The Chickens Come Home

The Chickens Come Home May 26, 2022

Anyone aware of my personal story knows that before leaving the fundamentalist/evangelical world, I was a Southern Baptist, which is the denomination called the Southern Baptist Convention (SBC). It was, and still is, the largest Protestant/evangelical denomination in America.

It’s origins lie in the Civil War, as it took the side of the Confederacy and slavery, thus the “Southern” designation. I was raised up in these churches, although ones out in the Pacific Northwest and California. Since these western churches would often seek and hire pastors from the south or mid-west, they often had a southern or mid-western sensibility or cultural influence.

I was “saved” in an SBC church, baptized, and eventually served in almost every capacity a young man could, from helping take the offering, to teaching Sunday school, deacon, youth leader, and finally a pastor. I was educated at an SBC seminary and for a big part of my life, the SBC was my home spiritually and religiously.

Moreover, I truly thought (at that time) it was the denomination that most closely aligned with what the Bible and the early church taught and practiced. It was my world. I had drawn deeply from the wells it had to offer. I knew the culture, the history, the myths, the heroes and, most importantly (I thought at the time), the “villains.” 

I grew up during the “conservative resurgence” when, according to the myth, the SBC was saved from becoming “liberal” or “progressive” like all those other heathen denominations. Nope, not us, we were going to go back to truly believing what the Bible said, meaning “literally,” said. None of that namby, pamby, highfalutin, hermeneutics/higher criticism for us from places like Europe for Pete’s sake.

Anyway, they were successful. They (people I would consider fundamentalists) did take over and they purged from SBC institutions those leaders/professors they believed were too liberal/progressive or, who were just, women. The people who set the takeover in motion were hailed as heroes. Two of those people, Paul Pressler and Paige Patterson, no longer seem to be viewed that way (Gee, I wonder why?…).

These were the same people who joined with Jerry Falwell’s “Moral Majority,” defended “family values,” and began to become active politically eventually becoming a key force within the Republican Party. They were vocal in their condemnation of feminism, same sex attraction/relationships, gay marriage, and a host of other cultural issues. They became culture warriors and champions of “traditional values.” They lectured the culture and demonized their opponents, framing the divide as a war of good against evil, and not as something where reasonable people could reasonably disagree.
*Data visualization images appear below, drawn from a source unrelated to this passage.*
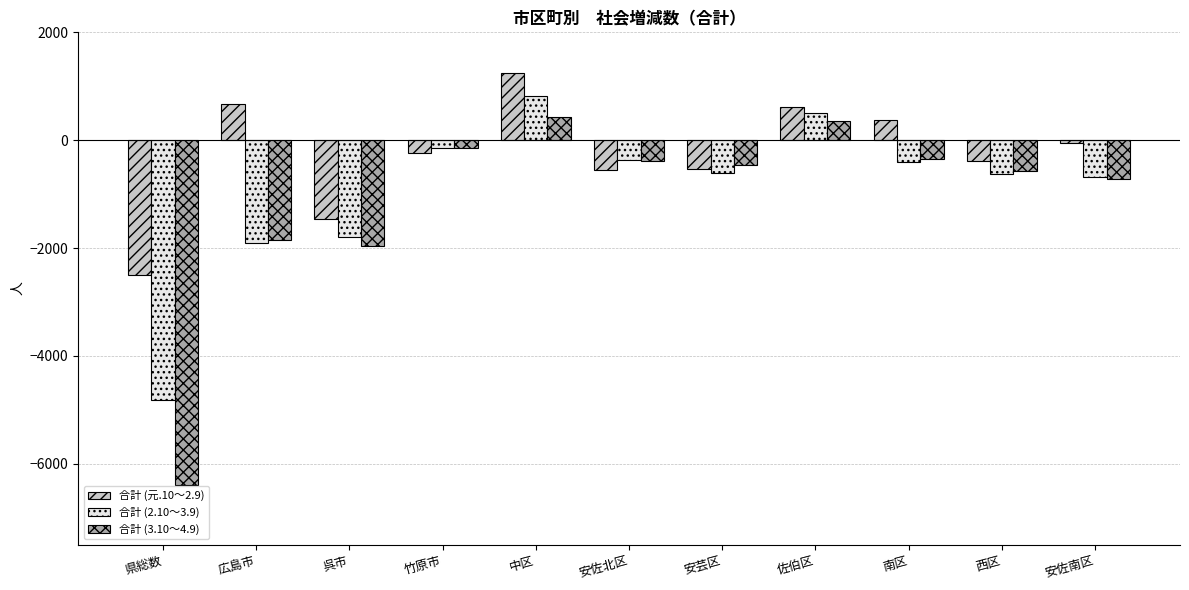

How many values in the 合計 (元.10～2.9) series exceed -238?

5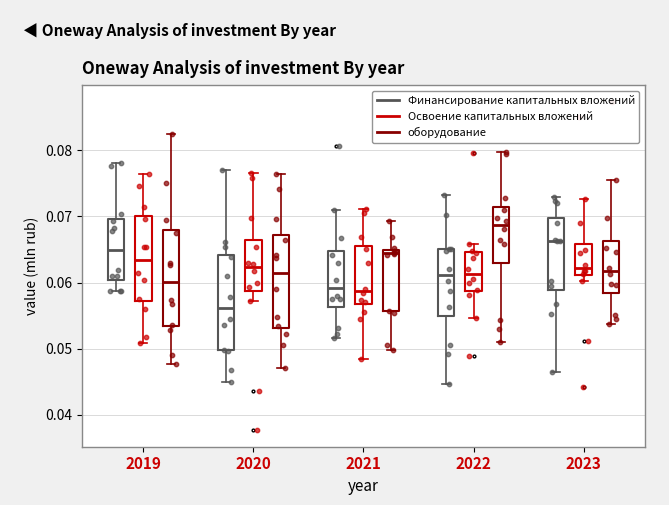

Reading left to right, transcribe this box plot: for each box, give where its median line is, the range the box spans, and where its two whiskers end, as read against the y-axis. The values are not printed on the chart, so give them approximately, as read against the axis.

2019 (Финансирование капитальных вложений): median 0.065, box 0.060 to 0.070, whiskers 0.059 to 0.078
2019 (Освоение капитальных вложений): median 0.063, box 0.057 to 0.070, whiskers 0.051 to 0.076
2019 (оборудование): median 0.060, box 0.053 to 0.068, whiskers 0.048 to 0.082
2020 (Финансирование капитальных вложений): median 0.056, box 0.050 to 0.064, whiskers 0.045 to 0.077
2020 (Освоение капитальных вложений): median 0.062, box 0.059 to 0.066, whiskers 0.057 to 0.077
2020 (оборудование): median 0.061, box 0.053 to 0.067, whiskers 0.047 to 0.076
2021 (Финансирование капитальных вложений): median 0.059, box 0.056 to 0.065, whiskers 0.052 to 0.071
2021 (Освоение капитальных вложений): median 0.059, box 0.057 to 0.066, whiskers 0.048 to 0.071
2021 (оборудование): median 0.064, box 0.056 to 0.065, whiskers 0.050 to 0.069
2022 (Финансирование капитальных вложений): median 0.061, box 0.055 to 0.065, whiskers 0.045 to 0.073
2022 (Освоение капитальных вложений): median 0.061, box 0.059 to 0.065, whiskers 0.055 to 0.066
2022 (оборудование): median 0.069, box 0.063 to 0.071, whiskers 0.051 to 0.080
2023 (Финансирование капитальных вложений): median 0.066, box 0.059 to 0.070, whiskers 0.046 to 0.073
2023 (Освоение капитальных вложений): median 0.062, box 0.061 to 0.066, whiskers 0.060 to 0.073
2023 (оборудование): median 0.062, box 0.058 to 0.066, whiskers 0.054 to 0.076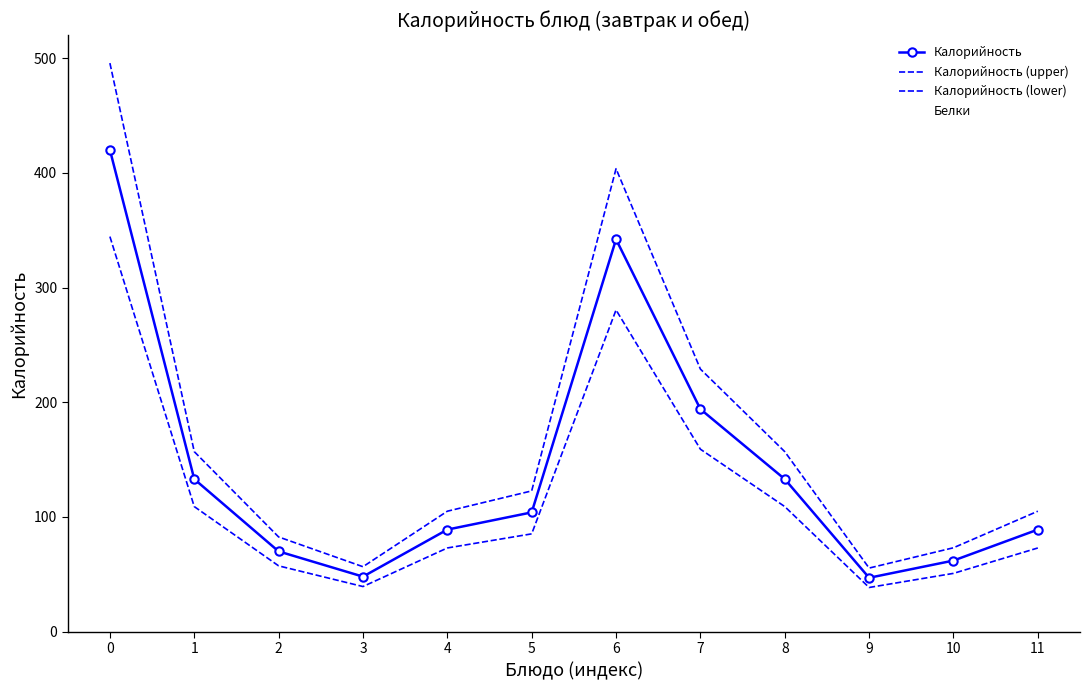

The Калорийность (upper) series shows 30.0 at 9. True or false?

False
It turns out though that underneath all that bluster and activity, hidden, was something putrid and rotting. See here and here. Was it all projection? Was it all something that happens when a person, due to their own internal struggles, tries to over-compensate and hide those struggles by crusading against the very thing they fear holds them?
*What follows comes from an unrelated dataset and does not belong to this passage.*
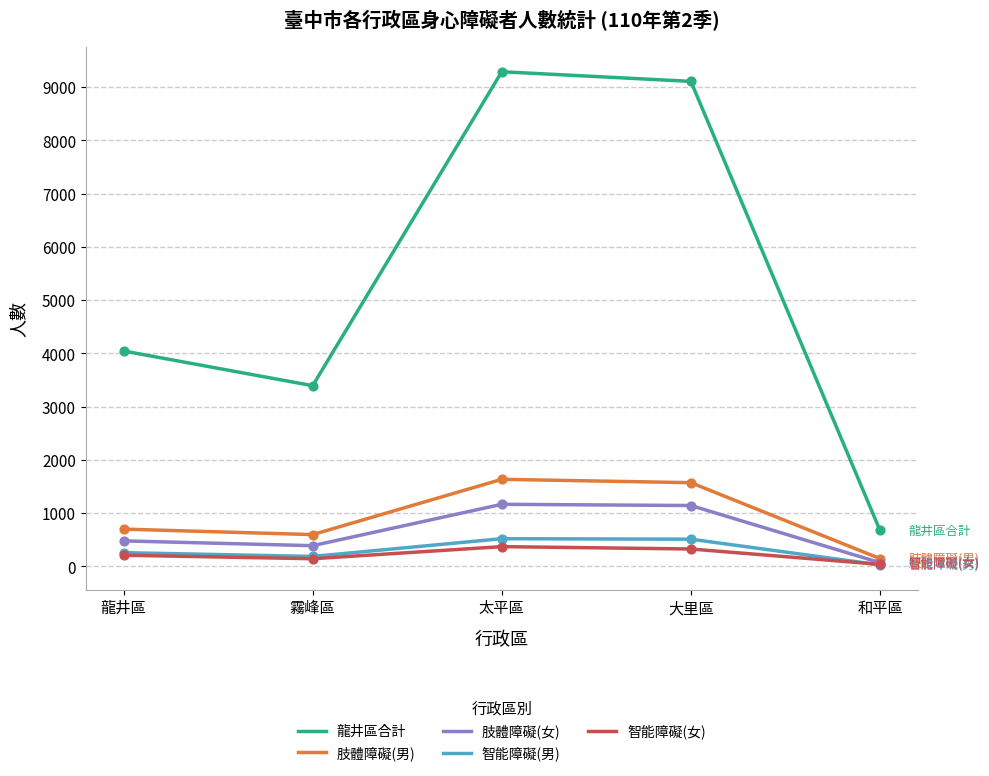

What is the total value across all series at 和平區?

959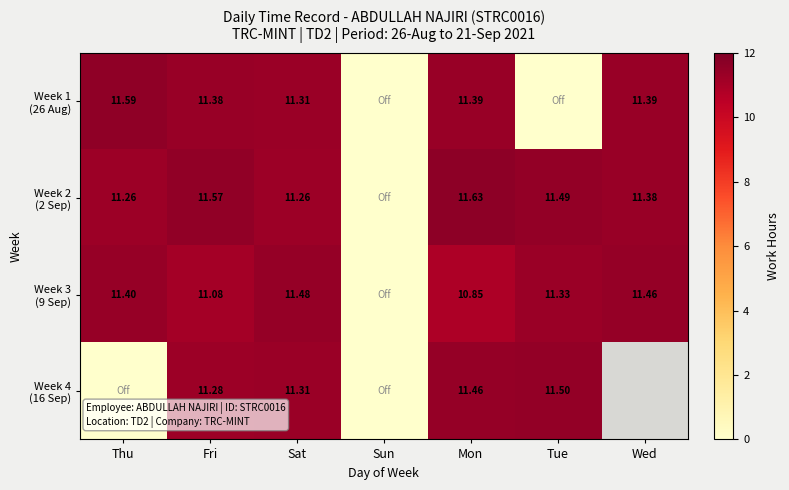

Which label corresponds to the largest value in the chart?

Mon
For example, there have been cases (again, see Paul Pressler) where it’s turned out that some of those the most vocal in denouncing same-sex attraction were themselves struggling with same sex attraction. Was all the anti-feminism, sexism, and misogyny due to their own insecurity and fear of strong women? If not an outright hatred, was there an underlying deep disrespect and distrust of women? Was it what happens when patriarchy and “complementarianism” become deeply embedded in an institution?
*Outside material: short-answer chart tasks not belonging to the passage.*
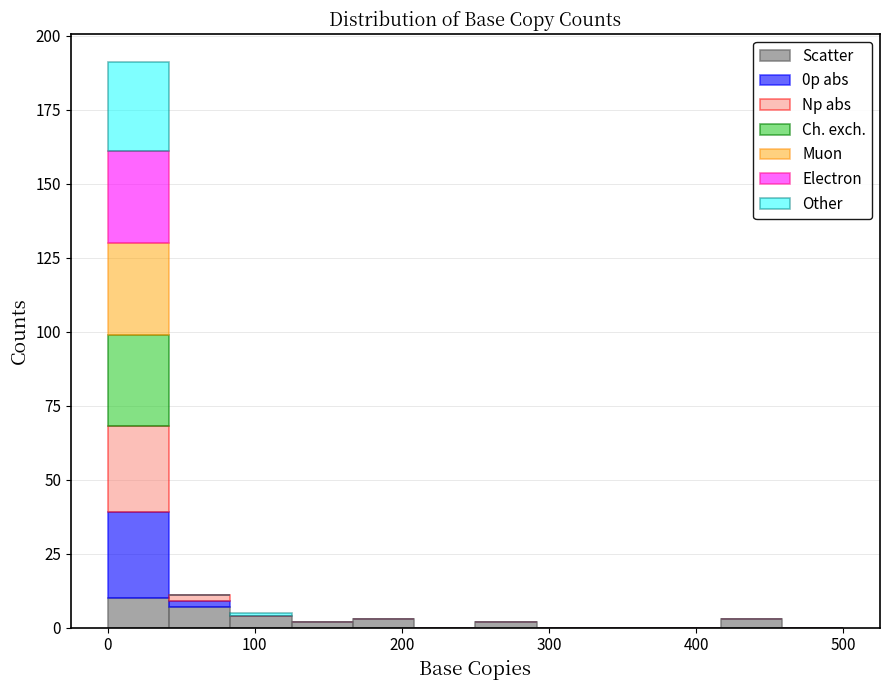

Reading left to right, transcribe this chart: for each stacked bar, give the range it covers on the x-axis and its total height. Neither the bar edges nor the heights are printed on the chart, so give them approximately, as read against the axes.

0 to 40: 190
40 to 80: 10
80 to 130: 5
130 to 170: under 5
170 to 210: under 5
210 to 250: 0
250 to 290: under 5
290 to 330: 0
330 to 380: 0
380 to 420: 0
420 to 460: under 5
460 to 500: 0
Was it all the result of reading the Bible “literally” along with a deeply misguided and shallow method of interpretation? All of it? Probably, along with other factors. I’m not sure it matters now. I doubt it matters to the people who were abused. The damage has been done. This report and these events, if I needed any, only confirm to me again this point: I made the right decision to leave that world and that denomination.

One other final observation: The people noted in this report and those who have been leading the SBC since the fundamentalist takeover, are some of the same people who brought us ethically challenged political personalities like Trump and the culture wars. I don’t know if they ever did, but after this report, they have zero credibility in these arenas.

The next time any of them tell us who to vote for, or what they think about “family” or “traditional” values, the role of women, women pastors, or something else in the cultural or political realm, I think we have every right at this point to tell them to, well, I’ll leave that to your imagination but I’m thinking of a word that begins with the letter “f” and ends with the word “off.”